The government has committed to clear Ksh4B debt owed to hospitals by the defunct National Health Insurance Fund (NHIF) by next week.
The first beneficiaries will be facilities owed less than Ksh10 million, while others will have to wait until July next year, when funds will be made available to clear the remaining Ksh33 billion owed to hospitals.
According to Health CS Adan Duale, the payment had been factored under the recently enacted supplementary budget and will first clear bills of up to Ksh10m.
Duale said the remaining pending bills, once verified, will be factored under the 2026 – 2027 budget and cleared starting July, signalling a major relief to strained health facilities.
The move comes after an outcry from public, private and faith-based facilities over the unpaid services worth billions of shillings by NHIF, which was replaced by the Social Health Authority (SHA).
“Government will pay Kh4B verified claims to Healthcare facilities owed by the defunct NHIF by next week while the rest pending bills will be factored in the 2026 -27 financial budget”, said Duale.
Speaking in Naivasha during the 53rd Medical Annual Association Conference, Duale said the move to clear the bills will ease the financial burden of affected facilities.
The CS said the Ministry was fast-tracking the disbursement of verifiable claims to services offered under the Social Health Authority to strengthen healthcare service delivery.
Duale said under the SHA, the authority had to date registered over 30m Kenyans, collected payments worth Sh169.9B and had disbursed Sh124.5B to healthcare facilities as claims.
He added that the authority had onboarded 10,646 facilities noting that 8.5m Kenyans had so far accessed free healthcare under the primary healthcare and 3.6m under specialised care.

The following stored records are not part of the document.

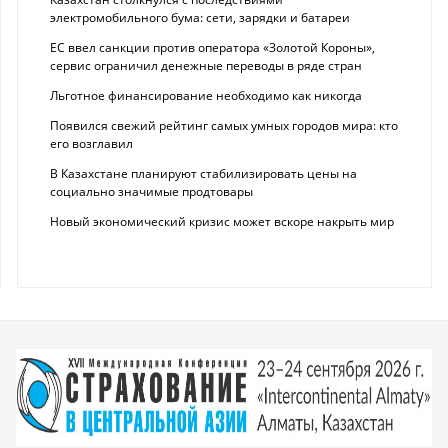
электромобильного бума: сети, зарядки и батареи
ЕС ввел санкции против оператора «Золотой Короны»,
сервис ограничил денежные переводы в ряде стран
Льготное финансирование необходимо как никогда
Появился свежий рейтинг самых умных городов мира: кто
его возглавил
В Казахстане планируют стабилизировать цены на
социально значимые продтовары
Новый экономический кризис может вскоре накрыть мир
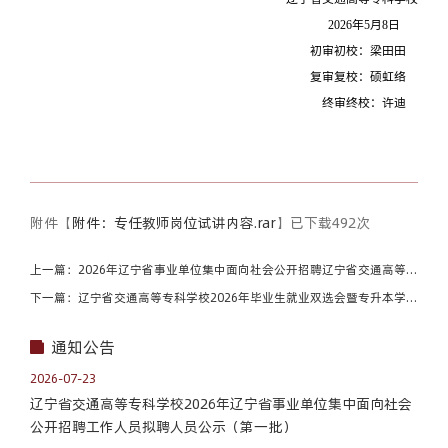
2026年5月8日
初审初校：梁田田
复审复校：
硕虹络
终审终校：许迪
附件【
附件：专任教师岗位试讲内容.rar
】已下载
492
次
上一篇：2026年辽宁省事业单位集中面向社会公开招聘辽宁省交通高等专
科学校拟进入面试人员现场资格复审通知
下一篇：辽宁省交通高等专科学校2026年毕业生就业双选会暨专升本学生
专场招聘会邀请函
通知公告
2026-07-23
辽宁省交通高等专科学校2026年辽宁省事业单位集中面向社会
公开招聘工作人员拟聘人员公示（第一批）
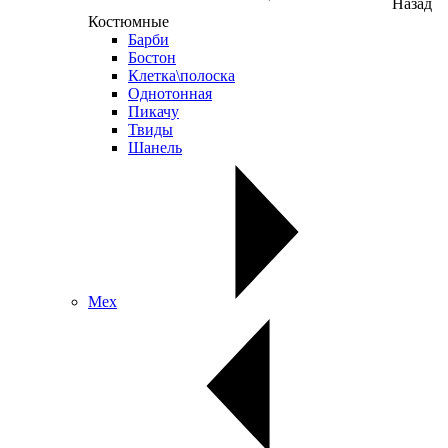
Назад
Костюмные
Барби
Бостон
Клетка\полоска
Однотонная
Пикачу
Твиды
Шанель
Мех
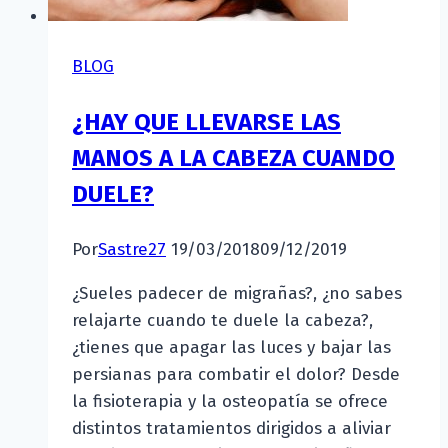
BLOG
¿HAY QUE LLEVARSE LAS
MANOS A LA CABEZA CUANDO
DUELE?
Por
Sastre27
19/03/2018
09/12/2019
¿Sueles padecer de migrañas?, ¿no sabes
relajarte cuando te duele la cabeza?,
¿tienes que apagar las luces y bajar las
persianas para combatir el dolor? Desde
la fisioterapia y la osteopatía se ofrece
distintos tratamientos dirigidos a aliviar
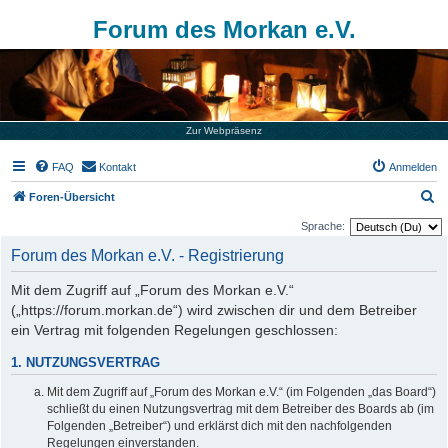
Forum des Morkan e.V.
Zur Webpräsenz
FAQ
Kontakt
Anmelden
S
Foren-Übersicht
u
Sprache:
c
Forum des Morkan e.V. - Registrierung
h
Mit dem Zugriff auf „Forum des Morkan e.V.“
e
(„https://forum.morkan.de“) wird zwischen dir und dem Betreiber
ein Vertrag mit folgenden Regelungen geschlossen:
1. NUTZUNGSVERTRAG
Mit dem Zugriff auf „Forum des Morkan e.V.“ (im Folgenden „das Board“)
schließt du einen Nutzungsvertrag mit dem Betreiber des Boards ab (im
Folgenden „Betreiber“) und erklärst dich mit den nachfolgenden
Regelungen einverstanden.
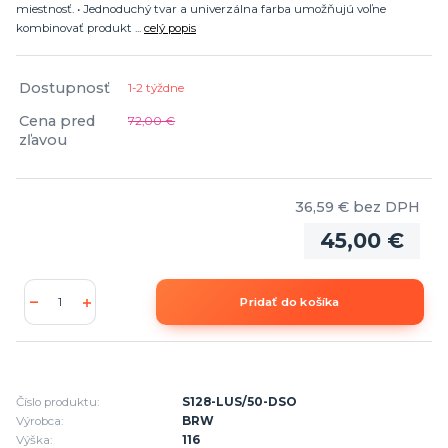
miestnosť. • Jednoduchý tvar a univerzálna farba umožňujú voľne
kombinovať produkt ...
celý popis
Dostupnosť
1-2 týždne
Cena pred
72,00 €
zľavou
36,59 €
bez DPH
45,00 €
Pridať do košíka
Číslo produktu:
S128-LUS/50-DSO
Výrobca:
BRW
Výška:
116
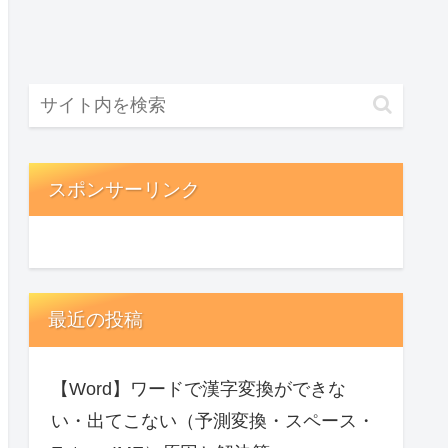
スポンサーリンク
最近の投稿
【Word】ワードで漢字変換ができな
い・出てこない（予測変換・スペース・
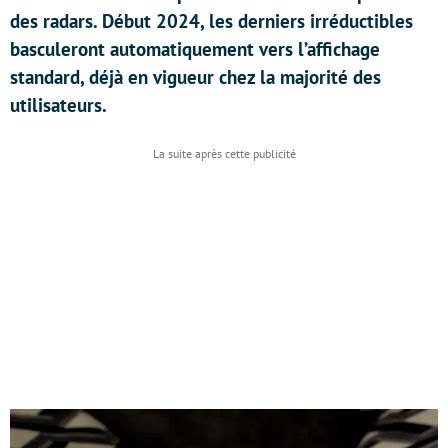
des radars. Début 2024, les derniers irréductibles
basculeront automatiquement vers l’affichage
standard, déjà en vigueur chez la majorité des
utilisateurs.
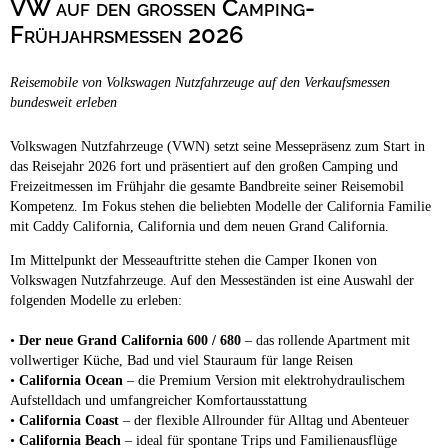
VW auf den großen Camping-
Campingplätze
Barrierefreie Campingplätze
Frühjahrsmessen 2026
Camping & Caravan
Reisemobile von Volkswagen Nutzfahrzeuge auf den Verkaufsmessen
Touristik
bundesweit erleben
Volkswagen Nutzfahrzeuge (VWN) setzt seine Messepräsenz zum Start in
das Reisejahr 2026 fort und präsentiert auf den großen Camping und
Freizeitmessen im Frühjahr die gesamte Bandbreite seiner Reisemobil
Kompetenz. Im Fokus stehen die beliebten Modelle der California Familie
mit Caddy California, California und dem neuen Grand California.
Im Mittelpunkt der Messeauftritte stehen die Camper Ikonen von
Volkswagen Nutzfahrzeuge. Auf den Messeständen ist eine Auswahl der
folgenden Modelle zu erleben:
•
Der neue Grand California 600 / 680
– das rollende Apartment mit
vollwertiger Küche, Bad und viel Stauraum für lange Reisen
•
California Ocean
– die Premium Version mit elektrohydraulischem
Aufstelldach und umfangreicher Komfortausstattung
•
California Coast
– der flexible Allrounder für Alltag und Abenteuer
•
California Beach
– ideal für spontane Trips und Familienausflüge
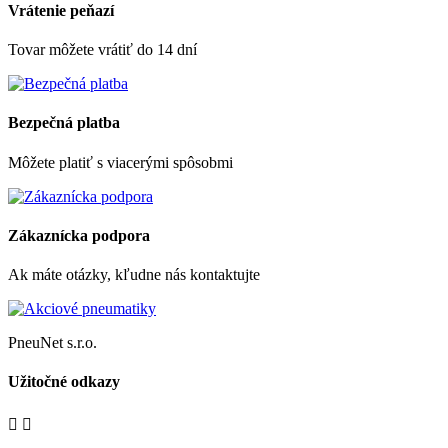
Vrátenie peňazí
Tovar môžete vrátiť do 14 dní
Bezpečná platba
Môžete platiť s viacerými spôsobmi
Zákaznícka podpora
Ak máte otázky, kľudne nás kontaktujte
PneuNet s.r.o.
Užitočné odkazy


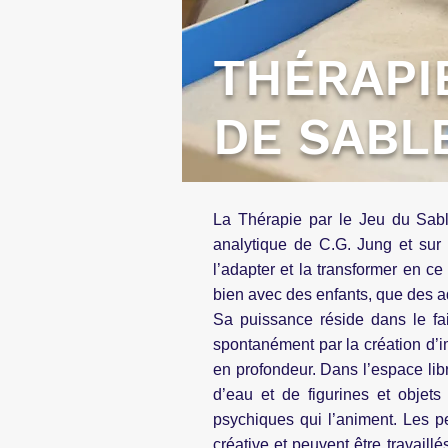
THÉRAPI
DE SABL
La Thérapie par le Jeu du Sabl
analytique de C.G. Jung et sur 
l’adapter et la transformer en c
bien avec des enfants, que des a
Sa puissance réside dans le fai
spontanément par la création d’im
en profondeur. Dans l’espace libr
d’eau et de figurines et objet
psychiques qui l’animent. Les peu
créative et peuvent être travail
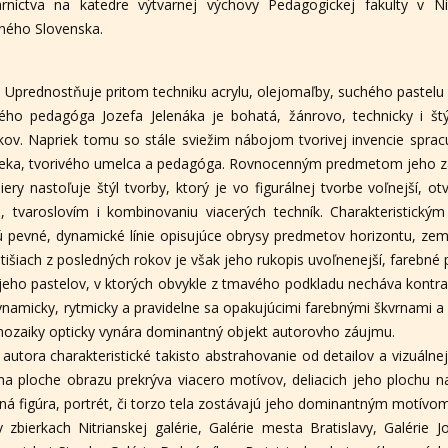
arníctva na katedre výtvarnej výchovy Pedagogickej fakulty v Ni
ného Slovenska.
 Uprednostňuje pritom techniku acrylu, olejomaľby, suchého pastelu 
ého pedagóga Jozefa Jelenáka je bohatá, žánrovo, technicky i št
okov. Napriek tomu so stále sviežim nábojom tvorivej invencie sprac
veka, tvorivého umelca a pedagóga. Rovnocenným predmetom jeho záuj
ry nastoľuje štýl tvorby, ktorý je vo figurálnej tvorbe voľnejší, o
, tvaroslovím i kombinovaniu viacerých techník. Charakteristick
ú pevné, dynamické línie opisujúce obrysy predmetov horizontu, zeme
átišiach z posledných rokov je však jeho rukopis uvoľnenejší, farebné
jeho pastelov, v ktorých obvykle z tmavého podkladu necháva kontrast
dynamicky, rytmicky a pravidelne sa opakujúcimi farebnými škvrnami a
j mozaiky opticky vynára dominantný objekt autorovho záujmu.
 autora charakteristické takisto abstrahovanie od detailov a vizuálnej
na ploche obrazu prekrýva viacero motívov, deliacich jeho plochu na 
ná figúra, portrét, či torzo tela zostávajú jeho dominantným motívom
 zbierkach Nitrianskej galérie, Galérie mesta Bratislavy, Galérie 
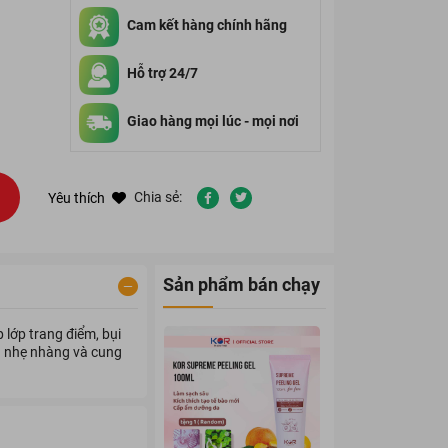
Cam kết hàng chính hãng
Hỗ trợ 24/7
Giao hàng mọi lúc - mọi nơi
Chia sẻ:
Yêu thích
Sản phẩm bán chạy
 lớp trang điểm, bụi
da nhẹ nhàng và cung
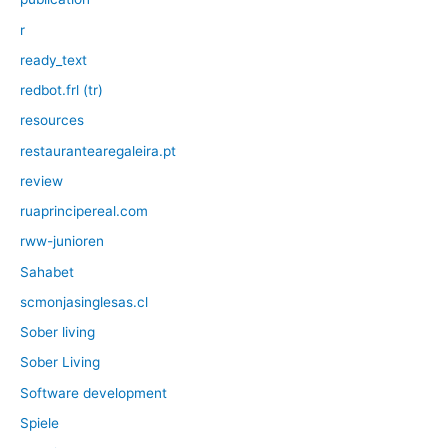
r
ready_text
redbot.frl (tr)
resources
restaurantearegaleira.pt
review
ruaprincipereal.com
rww-junioren
Sahabet
scmonjasinglesas.cl
Sober living
Sober Living
Software development
Spiele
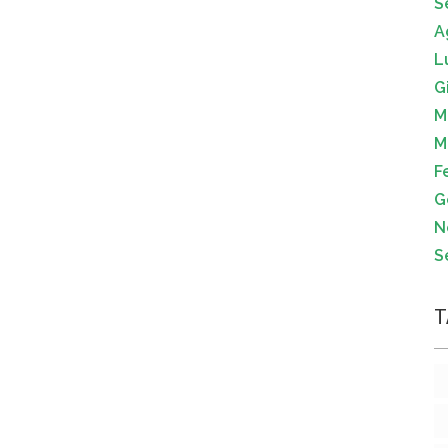
S
A
L
G
M
M
F
G
N
S
T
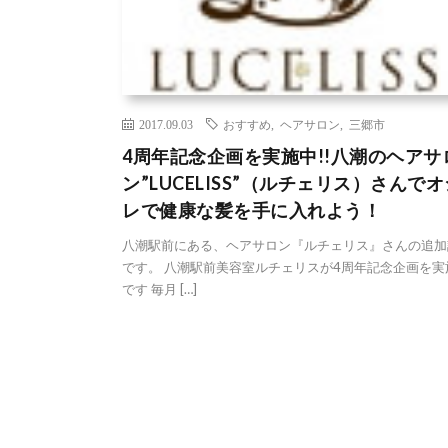
2017.09.03
おすすめ
,
ヘアサロン
,
三郷市
4周年記念企画を実施中!!八潮のヘアサ
ン”LUCELISS”（ルチェリス）さんで
レで健康な髪を手に入れよう！
八潮駅前にある、ヘアサロン『ルチェリス』さんの追加
です。 八潮駅前美容室ルチェリスが4周年記念企画を実
です 毎月 […]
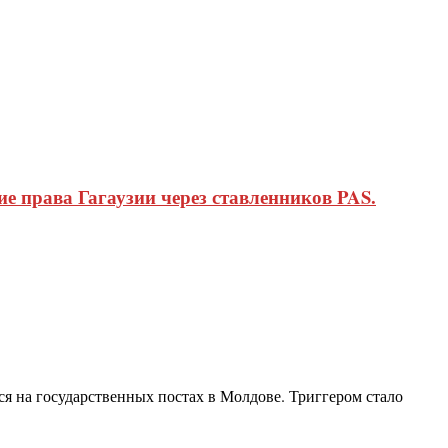
 права Гагаузии через ставленников PAS.
я на государственных постах в Молдове. Триггером стало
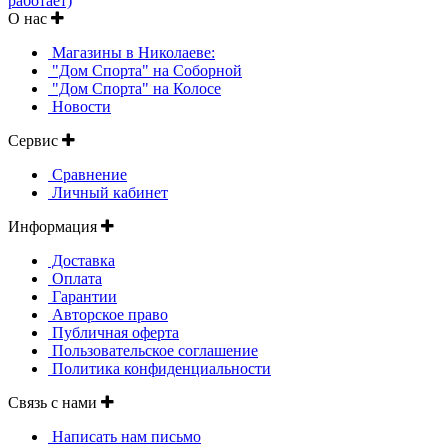
О нас
Магазины в Николаеве:
"Дом Спорта" на Соборной
"Дом Спорта" на Колосе
Новости
Сервис
Сравнение
Личный кабинет
Информация
Доставка
Оплата
Гарантии
Авторское право
Публичная оферта
Пользовательское соглашение
Политика конфиденциальности
Связь с нами
Написать нам письмо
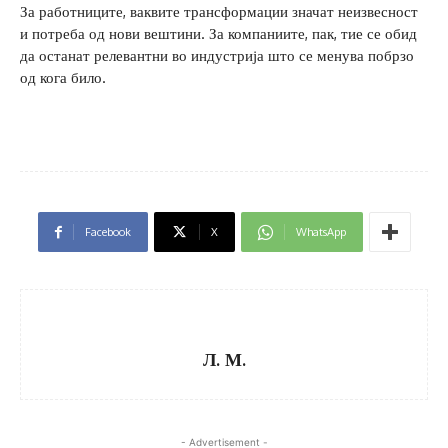
За работниците, ваквите трансформации значат неизвесност
и потреба од нови вештини. За компаниите, пак, тие се обид
да останат релевантни во индустрија што се менува побрзо
од кога било.
Facebook
X
WhatsApp
Л. М.
- Advertisement -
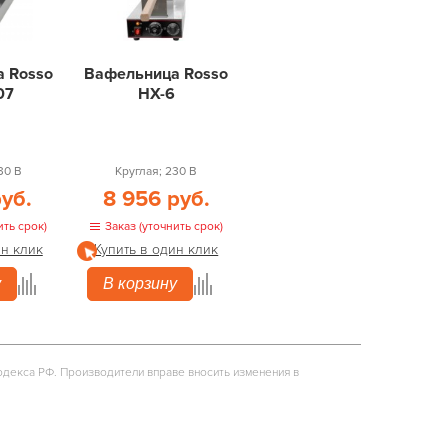
 Rosso
Вафельница Rosso
07
HX-6
30 В
Круглая; 230 В
руб.
8 956 руб.
ить срок)
Заказ (уточнить срок)
ин клик
Купить в один клик
у
В корзину
одекса РФ. Производители вправе вносить изменения в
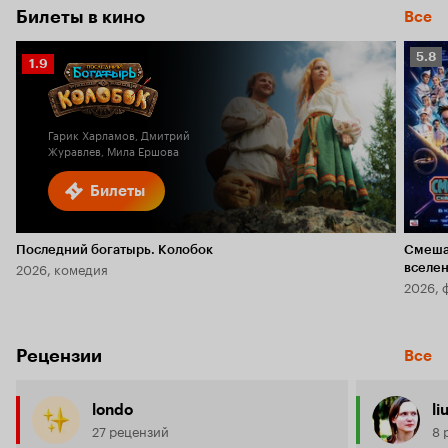
Билеты в кино
Все
Рейт
5.8
Рейтинг
1.9
Кино
Кинопоиска
5.8
1.9
Гарик Харламов, Дмитрий
Журавлев, Мила Ершова
Билеты
Последний богатырь. Колобок
Смеша
2026, комедия
вселе
2026, 
Рецензии
Все
londo
li
27 рецензий
8 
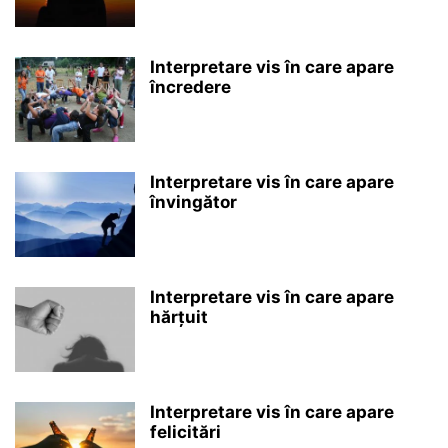
Interpretare vis în care apare
încredere
Interpretare vis în care apare
învingător
Interpretare vis în care apare
hărțuit
Interpretare vis în care apare
felicitări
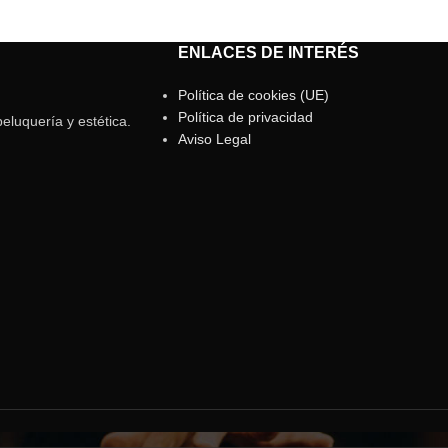
ENLACES DE INTERÉS
Política de cookies (UE)
Política de privacidad
eluquería y estética.
Aviso Legal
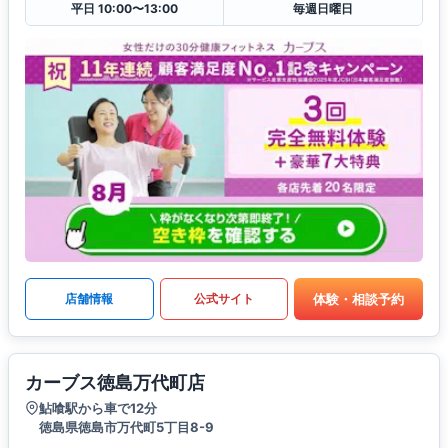
平日 10:00〜13:00
毎週日曜日
体験・相談予約
店舗情報
公式サイト
カーブス徳島万代町店
鮎喰駅から車で12分
徳島県徳島市万代町5丁目8-9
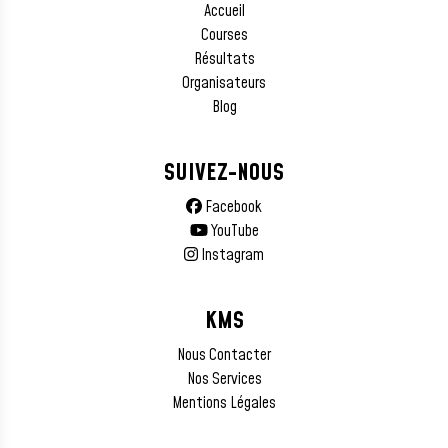
Accueil
Courses
Résultats
Organisateurs
Blog
SUIVEZ-NOUS
Facebook
YouTube
Instagram
KMS
Nous Contacter
Nos Services
Mentions Légales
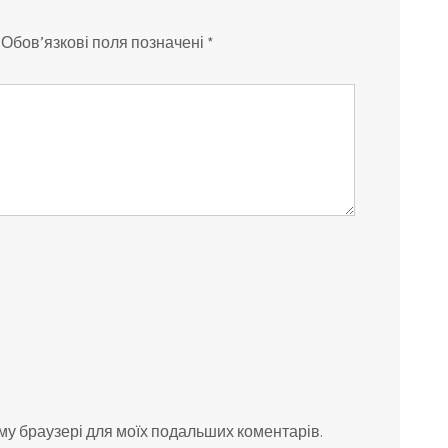
Обов’язкові поля позначені
*
ьому браузері для моїх подальших коментарів.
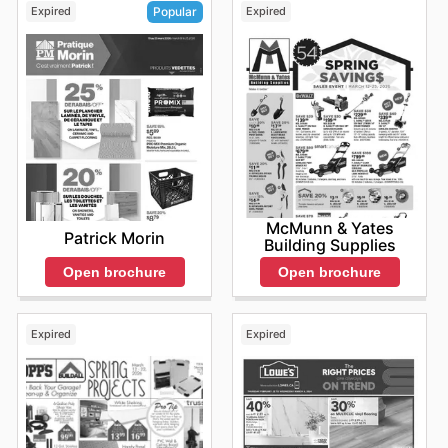
Expired
Expired
Popular
McMunn & Yates
Patrick Morin
Building Supplies
Open brochure
Open brochure
Expired
Expired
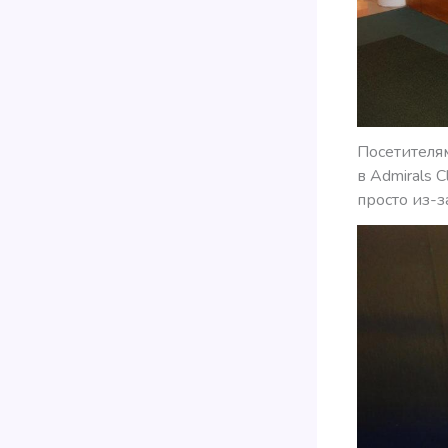
Посетителям
в Admirals 
просто из-з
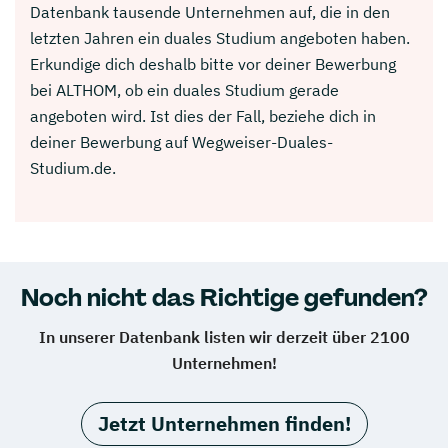
Datenbank tausende Unternehmen auf, die in den
letzten Jahren ein duales Studium angeboten haben.
Erkundige dich deshalb bitte vor deiner Bewerbung
bei ALTHOM, ob ein duales Studium gerade
angeboten wird. Ist dies der Fall, beziehe dich in
deiner Bewerbung auf Wegweiser-Duales-
Studium.de.
Noch nicht das Richtige gefunden?
In unserer Datenbank listen wir derzeit über 2100
Unternehmen!
Jetzt Unternehmen finden!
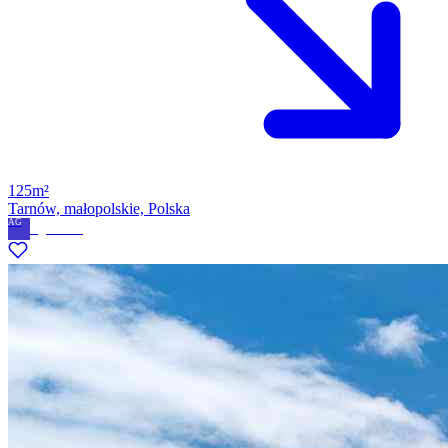
125m²
Tarnów, małopolskie, Polska
AG
Agnieszka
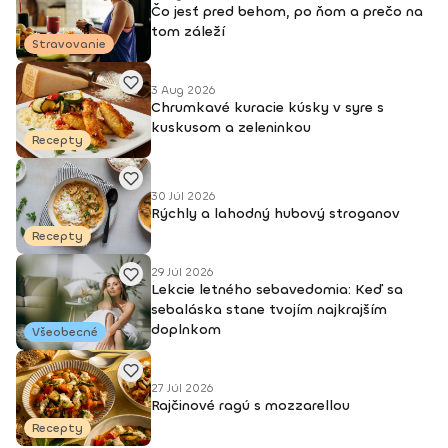
Čo jesť pred behom, po ňom a prečo na
tom záleží
Stravovanie
3 Aug 2026
Chrumkavé kuracie kúsky v syre s
kuskusom a zeleninkou
Recepty
30 Júl 2026
Rýchly a lahodný hubový stroganov
Recepty
29 Júl 2026
Lekcie letného sebavedomia: Keď sa
sebaláska stane tvojím najkrajším
doplnkom
Všeobecné
27 Júl 2026
Rajčinové ragú s mozzarellou
Recepty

Duale said the Ministry was streamlining KEMSA to ease the distribution of drugs to facilities adding that the agency has achieved a drug refill rate of 89 per cent.
On his part, Dr. Patrick Amoth, the Director General of Health, noted the shift from multilateral healthcare financing, calling for marshalling of domestic resources to fill the gap.
Amoth said the SHA authority was reviewing the benefits tariff package to ease access to healthcare for Kenyans urging local research to address local health gaps.
Kenya Medical Association (KMA) President Dr. Simon Kigondu regretted the delayed disbursement of claims to facilities for services rendered while calling for timely review.
Kigundu urged the Ministry to address the teething problems facing SHA system, including boosting financing for the primary and critical healthcare services.